◆ ТЕКСТ ДОКУМЕНТА ◆

^^^^^^^^

«Я записал звуки чашки, пакета чипсов — и все ограничения исчезли». Интервью с музыкантом-авангардистом Мэттью Хербертом

С 3 июня на фестивале документального кино Beat Film Festival можно будет посмотреть фильм «Мэттью Херберт: Симфония шума» о британском электронном музыканте-авангардисте и аудиосталкере, который делает музыку буквально из всего — от гула авианосцев до шуршания ползущей по листу улитки. Катрина Ханска позвонила Херберту в Лондон, чтобы поговорить о том, как он фиксировал хрюканье свиньи и хруст чипсов, писал музыку к сочинской Олимпиаде и участвовал в клубной культуре.

Автор Катрина Ханска

исследовательница популярной музыкальной культуры, авторка канала «пиратские копии»

Многие любят Херберта за мейнстримные заслуги: нежные хаус-альбомы и продюсирование записей Бьорк и Ройшн Мерфи. Но с каждым годом он всё дальше уходит в область чистых экспериментов со звуком — странных, непонятных, даже пугающих. У него есть альбом из звуков свиной туши. Человеческого тела. Еды.

Создатели «Симфонии шума» пытаются показать, как воспринимает мир человек, фанатично одержимый звуками. Для этого они документируют работу Херберта целиком, от возникновения идеи и первых проб до сведения записей и выступления перед публикой. После просмотра я ловлю себя на том, что стою посреди комнаты с открытой банкой минералки, внимательно слушая, как лопаются пузырьки. Задачу, которую поставил перед собой Херберт — «убедить людей внимательнее относиться к саундскейпу» — можно считать решенной по крайней мере для одного человека. С этой мыслью я звоню герою.

— Мэттью, съемки «Симфонии шума» заняли около 10 лет. Что ты почувствовал, когда наконец посмотрел финальную версию?

— Почувствовал, что доволен работой. Мы пытались сделать что-то похожее с другим режиссером — это всё тоже длилось несколько лет, но в итоге результат оказался немного… режиссер мне нравился, хороший парень, но понимания не возникло. В то время как Энрике [Санчес Ланш] и его команда глубоко вникли в то, что я делаю. Но всё равно я немного переживаю: кто захочет смотреть фильм про Мэттью Херберта, который говорит о своей работе? Мне всегда немного неловко, когда дело заходит о таких вещах.

Я белый британец из среднего класса. При этом в мире есть столько историй, которые должны быть рассказаны именно сейчас: об отношениях людей с государством, о людях, живущих в сложных политических обстоятельствах. В общем-то, Россия могла бы стать местом действия таких историй. С другой стороны, одной из моих задач было заставить людей внимательнее слушать, в том числе истории других людей. Но всё равно непривычно целый час смотреть на говорящего себя.

— На самом деле, это довольно интересно — смотреть, как ты час говоришь! А можешь рассказать нашим читателям немного о том, когда впервые задумался о преобразующей силе, о возможности звука, технологий? В фильме есть соответствующий фрагмент, но не у всех будет возможность его посмотреть.

^^^^^^^^

◆ МАТЕРИАЛ ДЛЯ АНАЛИЗА ◆
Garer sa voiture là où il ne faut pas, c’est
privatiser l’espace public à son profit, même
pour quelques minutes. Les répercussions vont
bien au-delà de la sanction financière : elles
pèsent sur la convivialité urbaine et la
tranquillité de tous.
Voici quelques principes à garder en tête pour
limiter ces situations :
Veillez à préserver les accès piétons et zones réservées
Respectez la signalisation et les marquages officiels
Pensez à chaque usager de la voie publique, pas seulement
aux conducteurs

^^^^^^^^

◆ ЗАДАНИЕ ◆
С какой даты, согласно тексту документа, фильм «Мэттью Херберт: Симфония шума» будет доступен для просмотра на Beat Film Festival? Для ответа используйте только текст документа.

◆ ОТВЕТ ◆
С 3 июня.